◆ YOUR TASK
Return everything in the Finley passage from "Finley would occasionally" down to "and Catfish Hunter.", copied word for word.

◆ SELECTED PASSAGE

───

The Finley era in baseball came to an end after the 1980 season. His wife filed for divorce, and would not accept part of a baseball team in a property settlement. After a deal to move the Athletics to Denver fell though, he sold the team to San Francisco clothing manufacturer Walter A. Haas, Jr., then president of Levi Strauss & Co..

Other sports venturesEdit

Finley purchased the Oakland Seals of the National Hockey League in 1970, renaming the team the California Golden Seals. After finding no buyers for the team, it was eventually taken over by the league in 1974. In 1972, Finley purchased the Memphis Pros of the American Basketball Association, changing the team's name to the Memphis Tams, the name being an acronym for Tennessee, Arkansas and Mississippi. The Tams were taken over by the ABA in 1974 and renamed the Memphis Sounds. In both cases, the team's colors were changed by Finley to Kelly green and gold. Both teams were abysmal failures, both at the box office and on the ice or court, respectively.

Indiana legendEdit

Finley maintained his homes in Chicago and LaPorte, Indiana, a small town 60 miles east of Chicago, even as he owned the Oakland A's. Even though he would make frequent trips to Oakland, he would run the team from the Midwest, earning more derision as an absentee owner. Still, Finley was popular in his hometown of LaPorte, where he remained involved in the community late into his life.

While Finley was building a championship team in Oakland, the LaPorte High School baseball team was becoming a powerhouse. Finley would send the team equipment every season, including the white shoes the Oakland A's made famous and that the LaPorte High School team would use until the late 1990s.

Finley would occasionally throw a party whenever the A's would be in Chicago to play the White Sox. He bused the players to LaPorte (God, we hated that," Bando told Sports Illustrated in 1999) and his local friends would mingle with the likes of Reggie Jackson, Vida Blue and Catfish Hunter.

───

◆ PROVIDED RECORDS
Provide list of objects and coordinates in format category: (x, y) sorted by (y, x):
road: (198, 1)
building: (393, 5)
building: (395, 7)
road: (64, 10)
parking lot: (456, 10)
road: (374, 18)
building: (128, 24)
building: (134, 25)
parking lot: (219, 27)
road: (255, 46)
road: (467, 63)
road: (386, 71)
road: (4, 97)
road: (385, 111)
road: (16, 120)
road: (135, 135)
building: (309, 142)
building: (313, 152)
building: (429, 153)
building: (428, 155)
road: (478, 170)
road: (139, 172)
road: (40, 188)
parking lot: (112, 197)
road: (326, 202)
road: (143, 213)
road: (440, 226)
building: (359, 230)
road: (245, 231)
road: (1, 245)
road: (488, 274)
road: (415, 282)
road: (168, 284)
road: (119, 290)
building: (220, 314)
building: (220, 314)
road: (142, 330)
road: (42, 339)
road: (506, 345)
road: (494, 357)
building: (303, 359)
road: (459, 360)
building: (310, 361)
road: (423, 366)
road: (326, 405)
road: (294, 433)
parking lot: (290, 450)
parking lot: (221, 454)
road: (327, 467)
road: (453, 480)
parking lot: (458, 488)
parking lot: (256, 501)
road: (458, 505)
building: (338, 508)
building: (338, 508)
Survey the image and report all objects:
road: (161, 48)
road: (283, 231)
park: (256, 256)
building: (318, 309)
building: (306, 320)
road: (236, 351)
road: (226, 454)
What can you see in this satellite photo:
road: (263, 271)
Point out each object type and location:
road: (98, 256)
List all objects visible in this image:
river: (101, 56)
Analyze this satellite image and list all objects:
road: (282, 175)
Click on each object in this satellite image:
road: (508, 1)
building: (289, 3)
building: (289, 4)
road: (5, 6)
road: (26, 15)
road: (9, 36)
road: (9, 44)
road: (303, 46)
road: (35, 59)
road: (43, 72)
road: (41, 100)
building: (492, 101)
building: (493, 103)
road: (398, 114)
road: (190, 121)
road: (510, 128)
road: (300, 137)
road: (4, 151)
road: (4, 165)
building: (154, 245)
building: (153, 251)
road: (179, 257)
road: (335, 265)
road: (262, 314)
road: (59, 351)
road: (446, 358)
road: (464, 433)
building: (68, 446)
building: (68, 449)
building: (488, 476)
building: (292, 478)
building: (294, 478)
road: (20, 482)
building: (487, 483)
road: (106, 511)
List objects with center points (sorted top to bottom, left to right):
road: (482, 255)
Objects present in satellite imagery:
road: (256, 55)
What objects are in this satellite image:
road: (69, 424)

───

◆ REPLY
Finley would occasionally throw a party whenever the A's would be in Chicago to play the White Sox. He bused the players to LaPorte (God, we hated that," Bando told Sports Illustrated in 1999) and his local friends would mingle with the likes of Reggie Jackson, Vida Blue and Catfish Hunter.